ガウスの死後40年ほどして遺稿が整理されると……まあ出るわ出るわ。生前からガウスは「何か隠してる」とウワサになっていたのだが、予想を遙かに凌駕する内容に数学者達は度肝を抜かれたのであった。ガウスは絶対にハッタリを言わぬ人であったッッ。
ある調査によれば、ガウスがもしコンスタントに業績を発表していた場合、大体50年数学を進めていたとされている。まさに事実は小説よりも奇なり。こんなキャラをフィクションに出してもリアリティ0です。
能力
全パラメータがカンストで何でもできた。
以上である。
超絶レベルの計算能力、精緻極まる論理性、自由で豊かな発想力を全て兼備。歩く数学百科で知らないことは何もなく、純粋数学、応用数学を問わず全域で超性能を発揮した。『整数論』によって数学そのものの革命も起こしている。ほとんど「ぼくの かんがえた さいきょう すうがくしゃ」状態だが、実際にそういう人だったので仕方ない。
加えて、物理学や天文学でもその才を発揮している。その業績は他の研究者と並べても、全く見劣りするものではない。
従って「ガウス最強説」の論拠は簡単である。これ以上は物理的に無理。
全盛期のガウス伝説
- 「整数論」の最初の方はフェルマー、オイラー、ルジャンドルらの数論史まとめ。ただしガウスに言わせると「ほとんどの定理は少年時代に自力で見つけた(キリッ 」。
- リアル中二時代のガウスは素数で一山当てようと頑張るも成果が上がらない。面倒になったので「素数の分布を確率的に統計処理して大体の傾向をつかめばいんじゃね?」と考えて素数定理を発見。計算は一日十五分。俺そんな暇じゃないし(キリッ
- 高校生ぐらいの歳に初めてオイラーを読んで、自分の発見をほとんど先取りされていたことに大ショック。しかしオイラーがやっていない定理もあったことに自信を持つ。
- 自身が数学の道を進んでいいのか悩んでいた19歳のとある日の朝に目覚めた瞬間、正十七角形の作図法を思いつく。これをきっかけに、数学への道を決定。定規とコンパスのみで、作図可能な正多角形が増えたのは古代ギリシャ以来、二千年ぶり。
- ガウスが大学生時代、ガウスの母が、息子は優秀なのかと、ガウスの友人に聞いてたところ、欧州一の数学者になるだろうとの返答。実際は、欧州どころか数学史一の数学者となったわけだが。
- 楕円関数では三十年後に後輩のアーベル、ヤコビに追い抜かれた。何故なら楕円関数を見つけた一月後にモジュラー関数まで進んで放ったらかしにしたから。モジュラー関数が世に出てくるのはアーベル達からさらに二十年後。

データ抜粋 »
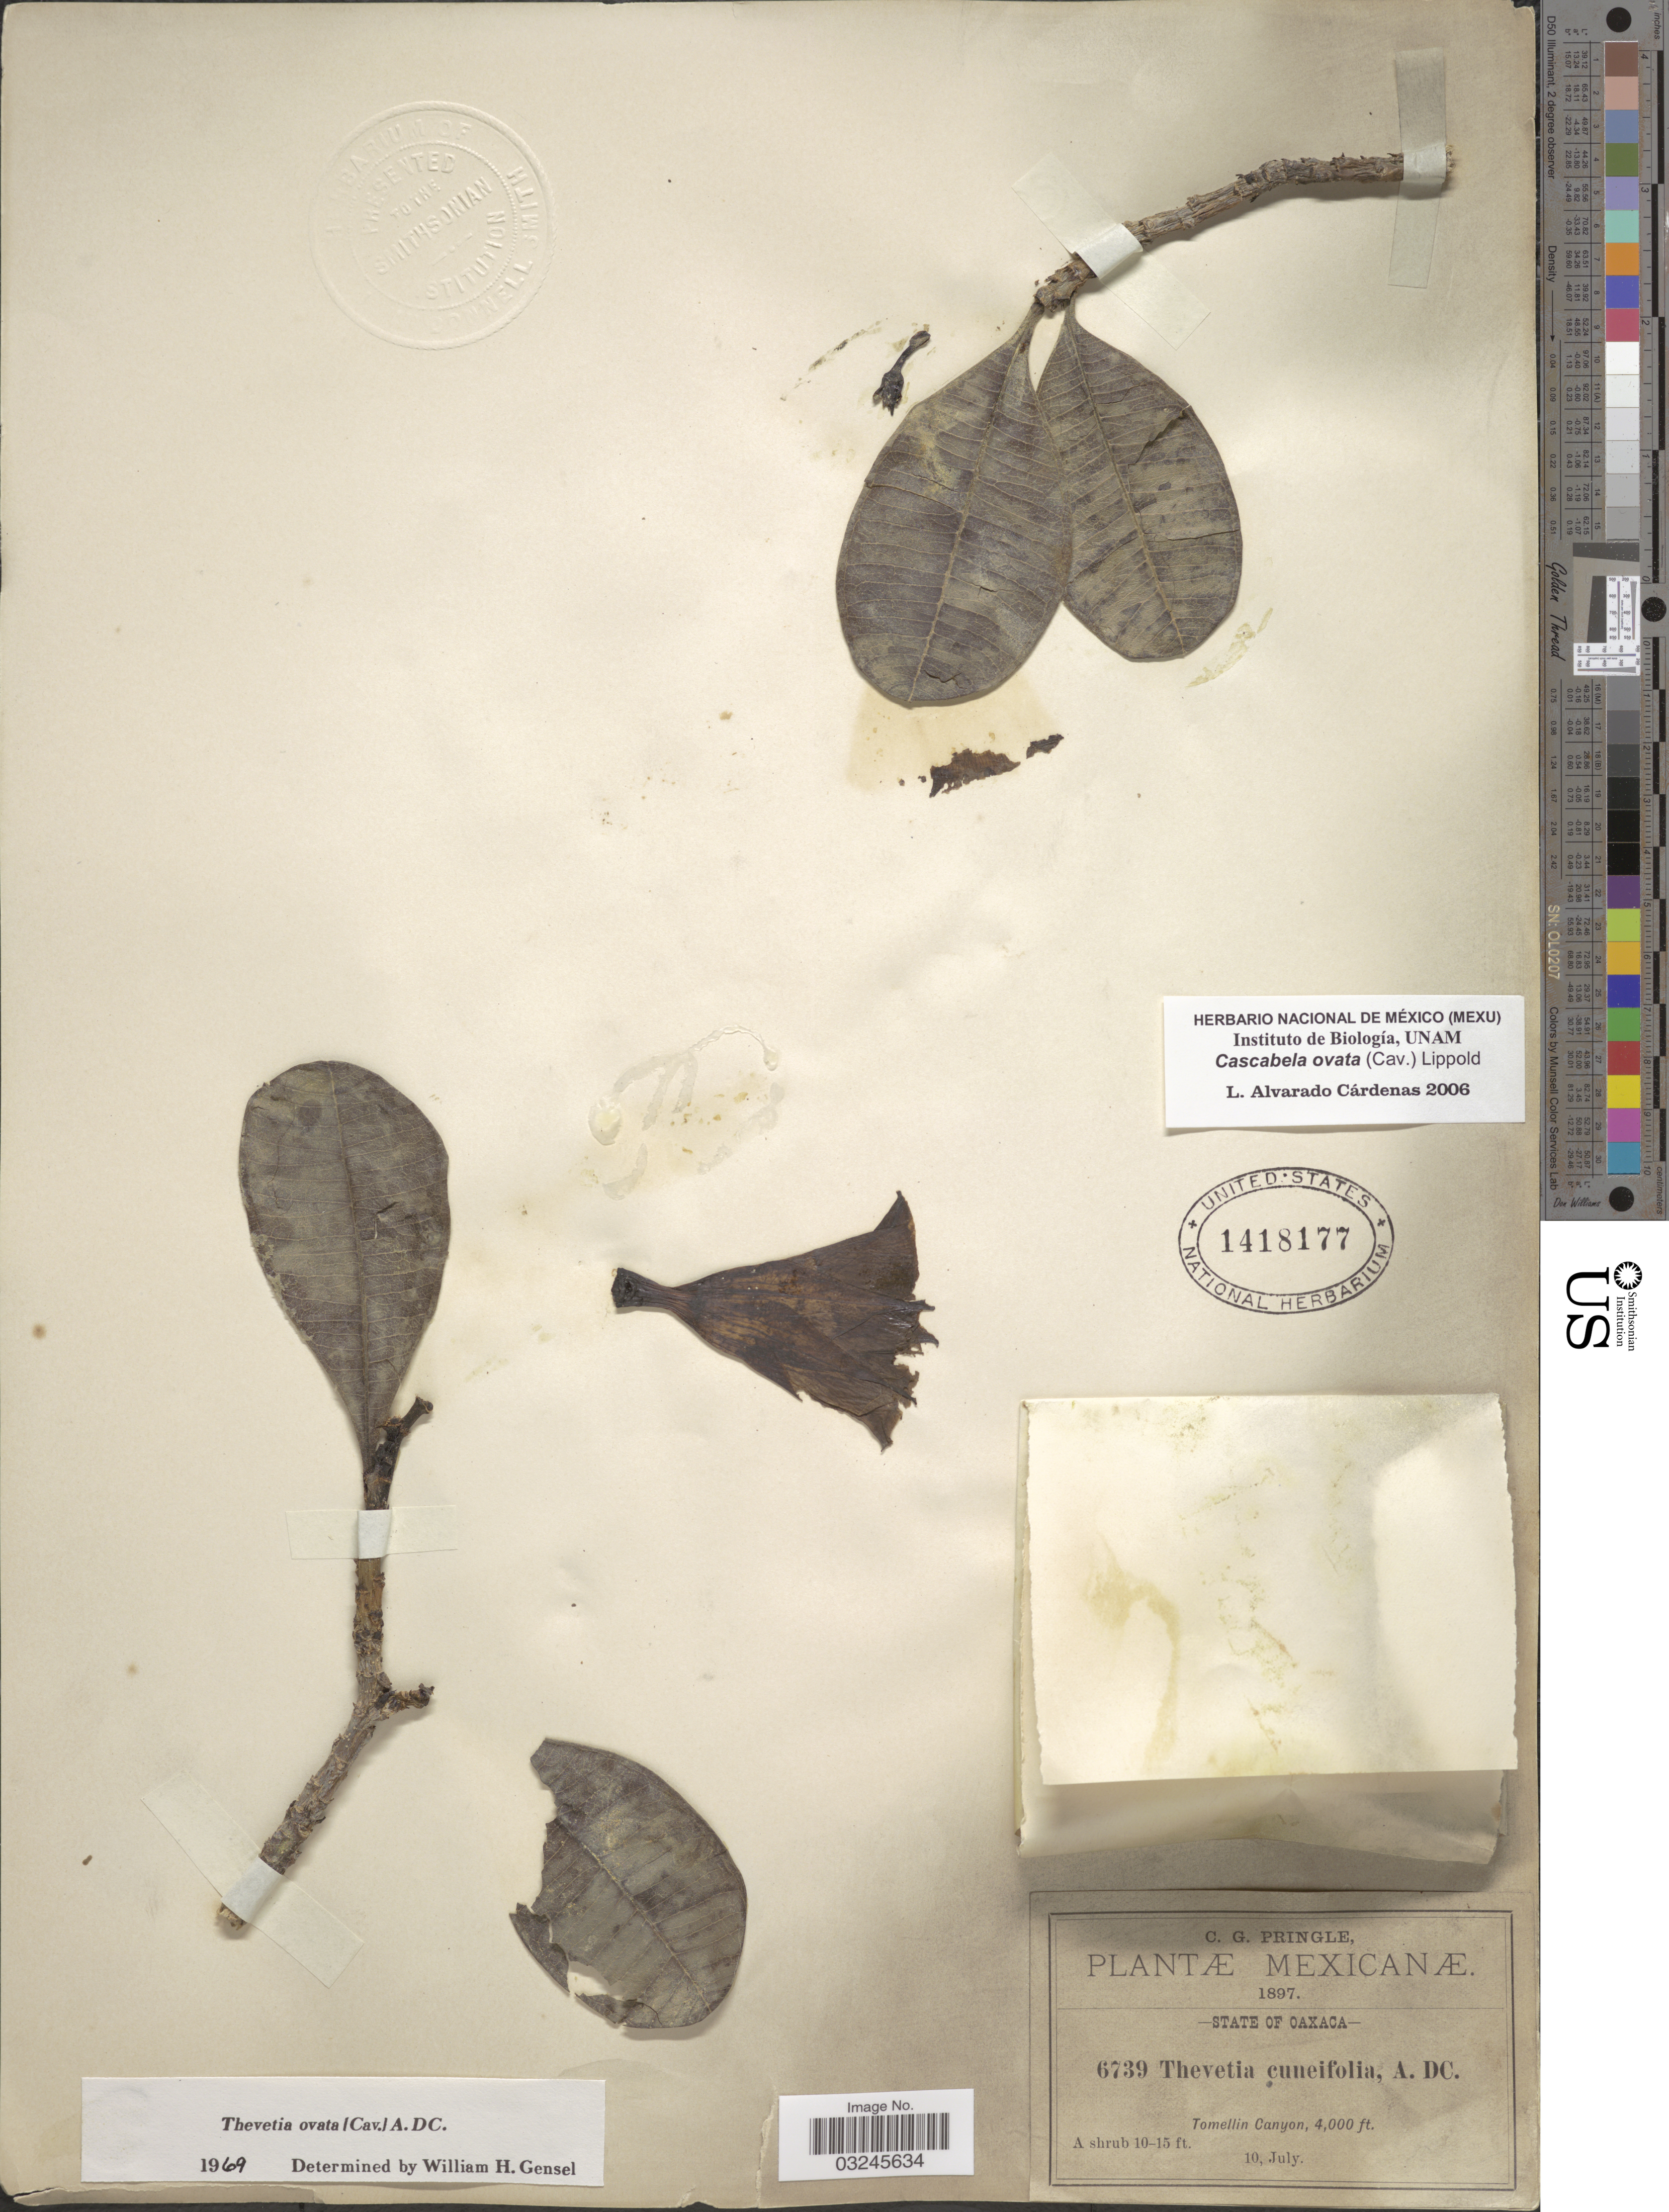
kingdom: Plantae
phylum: Tracheophyta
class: Magnoliopsida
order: Gentianales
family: Apocynaceae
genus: Thevetia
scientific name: Thevetia ovata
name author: (Cav.) A. DC.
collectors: C. G. Pringle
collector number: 6739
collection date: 1897-07-10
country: Mexico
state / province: Oaxaca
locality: Tomellin Canyon.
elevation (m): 1219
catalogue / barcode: US 1418177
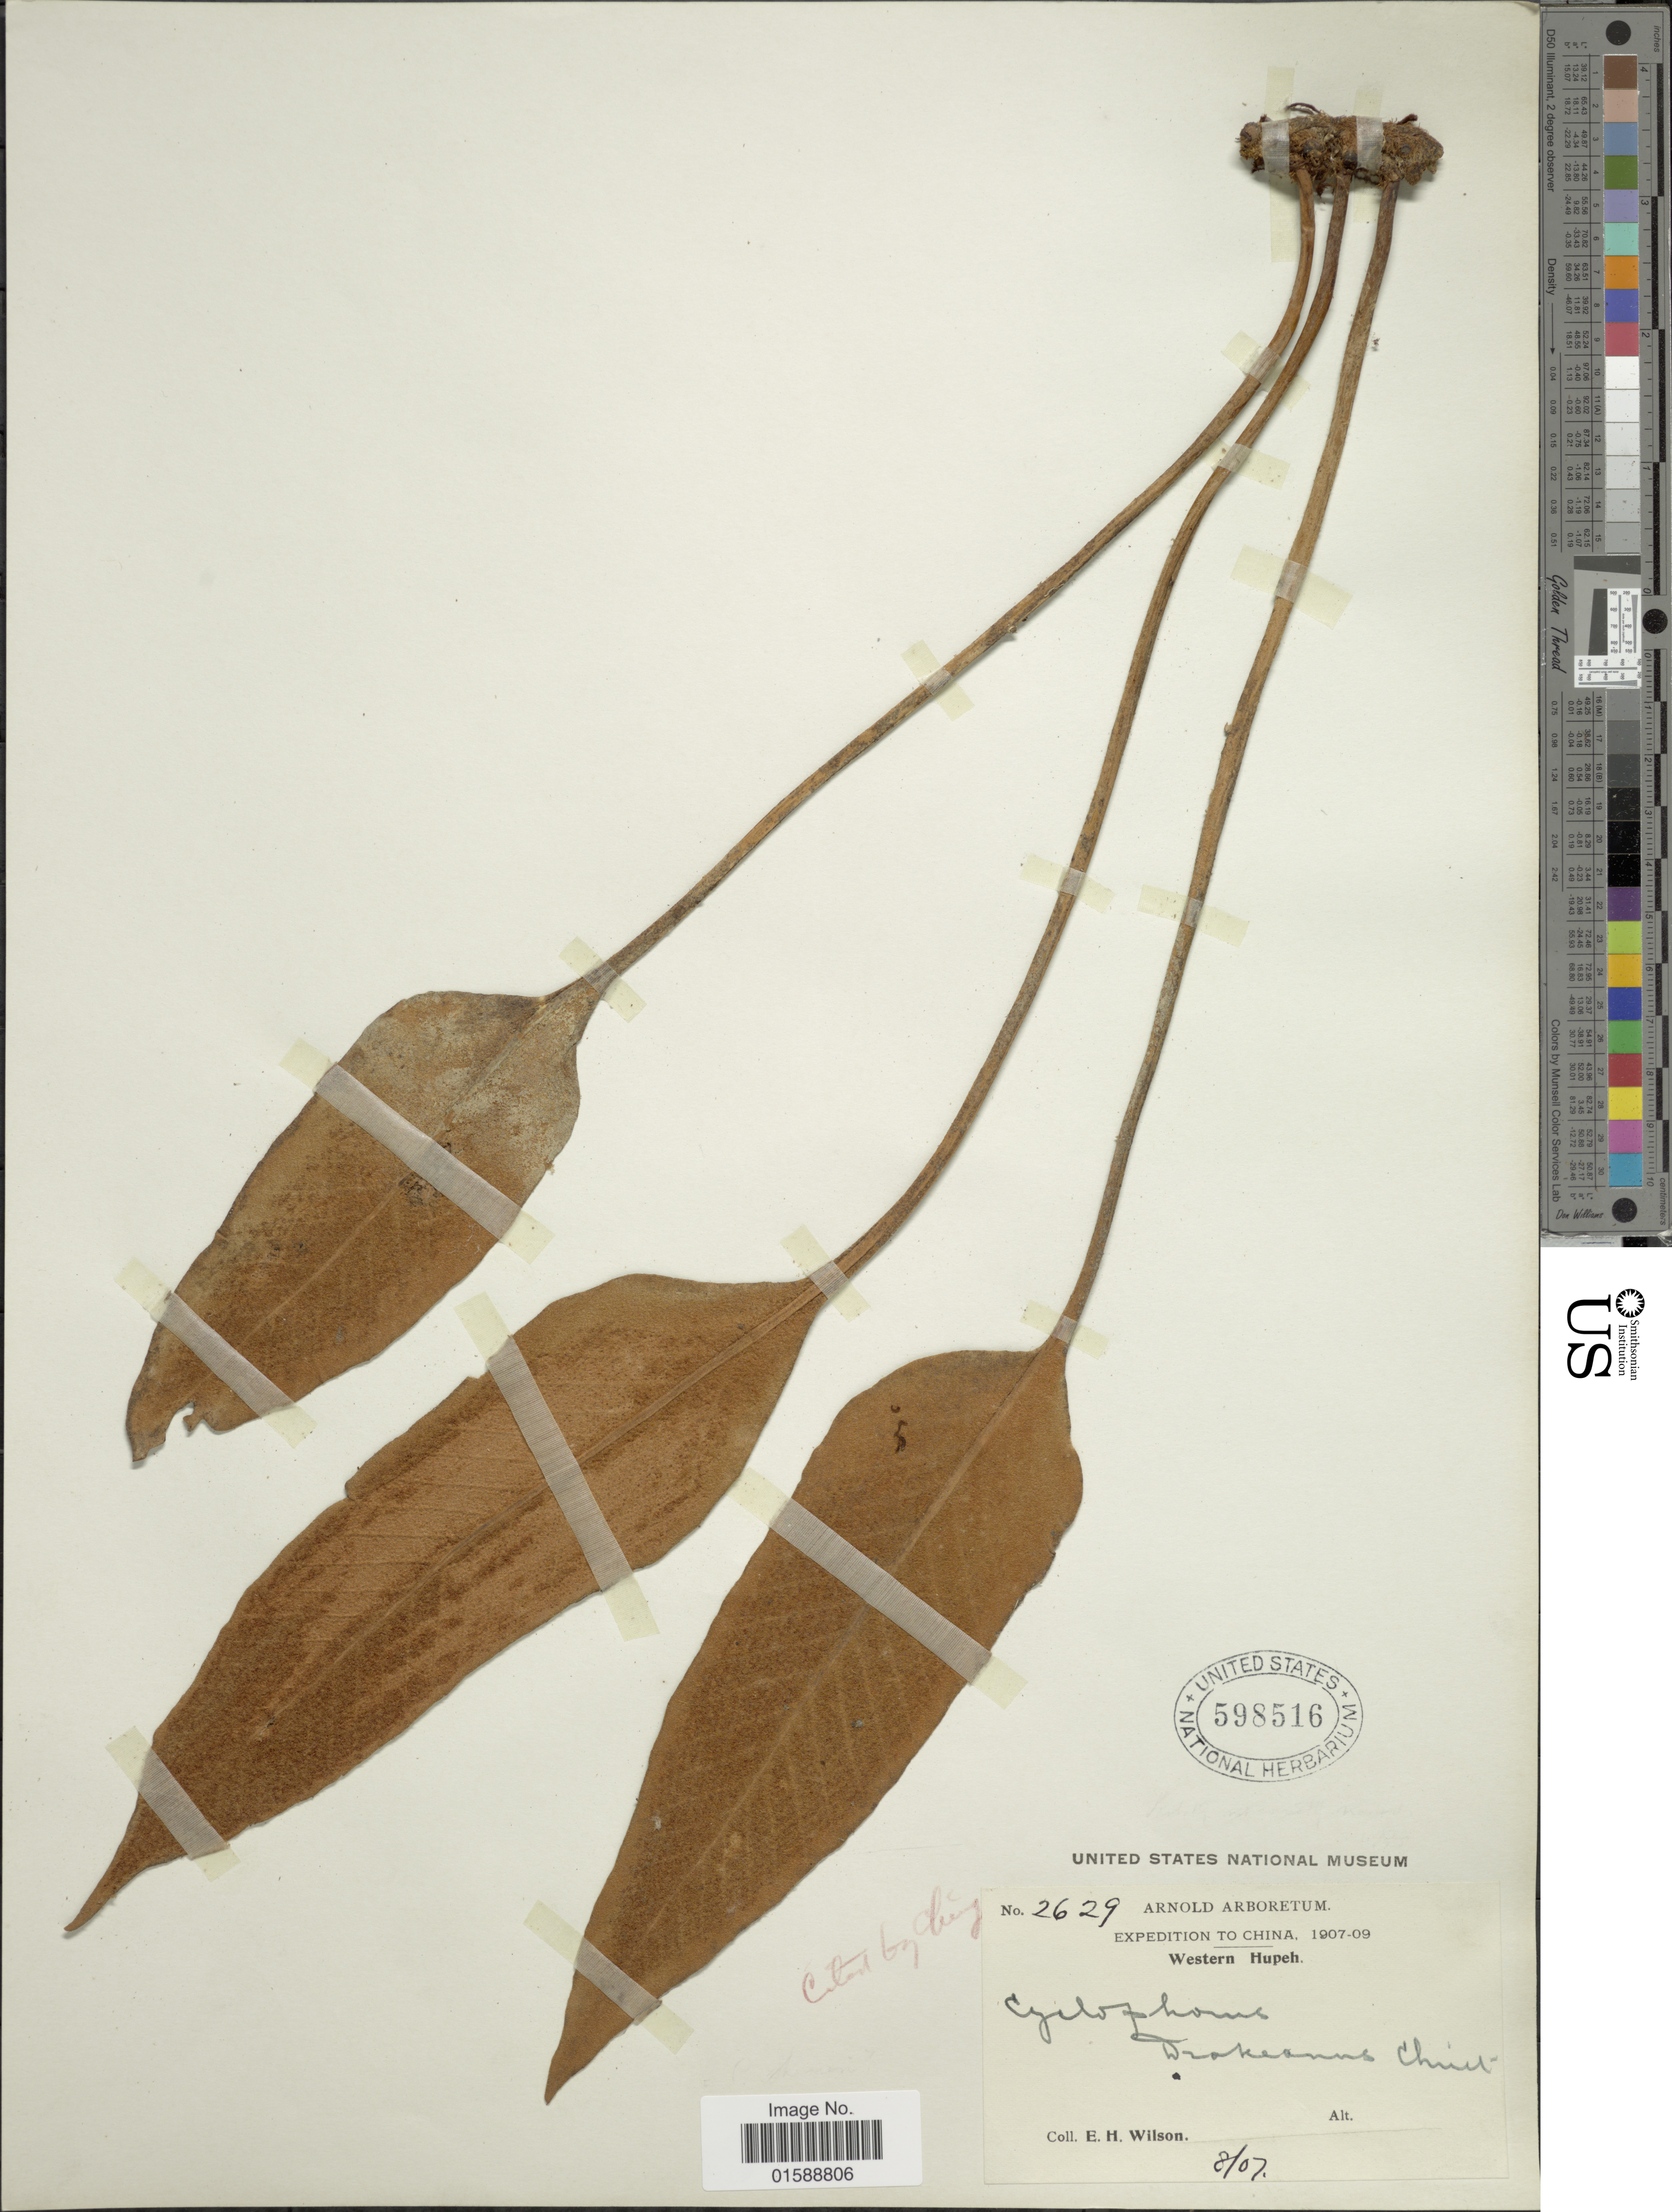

練習問題 »
a – 次の(i)〜(iii)がガウスについての文章の内容と合っているかどうかを「はい」か「いいえ」で答え、判断の根拠となる文章中の語句をそのまま引用しなさい。(i) ガウスの遺稿は、死後およそ四十年たってから整理された。(ii) 素数定理を発見した際の計算は、一日一時間であった。(iii) ガウスは十九歳のある朝、目覚めた瞬間に正十七角形の作図法を思いついた。
b – ガウスについての文章を、最後の文の後から続けなさい。
リストは、ガウスについての文章とは別の資料です。

解答一覧 »
a –
(i) はい。「ガウスの死後40年ほどして遺稿が整理される」
(ii) いいえ。「計算は一日十五分」
(iii) はい。「19歳のとある日の朝に目覚めた瞬間、正十七角形の作図法を思いつく」

b –
- ある時、数値計算で約4.81048という極限値を得る。
これを見たガウス:「自然対数を取ると1.5708...=π/2?」と即座に予想。 - 非ユークリッド幾何学を提唱したヤノーシュ・ボヤイは、父がガウスの親友だった事からガウスに論文の批評を依頼。帰ってきた返事は「良くできてるけど褒めると自画自賛になっちゃうんだよね。二十年以上前に同じ結果出てたから。周りがうるさいから発表しなかったけど(キリッ 」。ヤノーシュはヤケになって以後人生を投げてしまう。
- 実は上記のゼーバーをフルボッコにした書評の投稿者は匿名だったのだが(当時はそれが普通だった)、その圧倒的な数学力と(キリッとした文体が指し示す人物は世界に一人しかいなかったのでバレバレだった。
- コンピュータ時代に発展する高速フーリエ変換アルゴリズムを何故か知ってた。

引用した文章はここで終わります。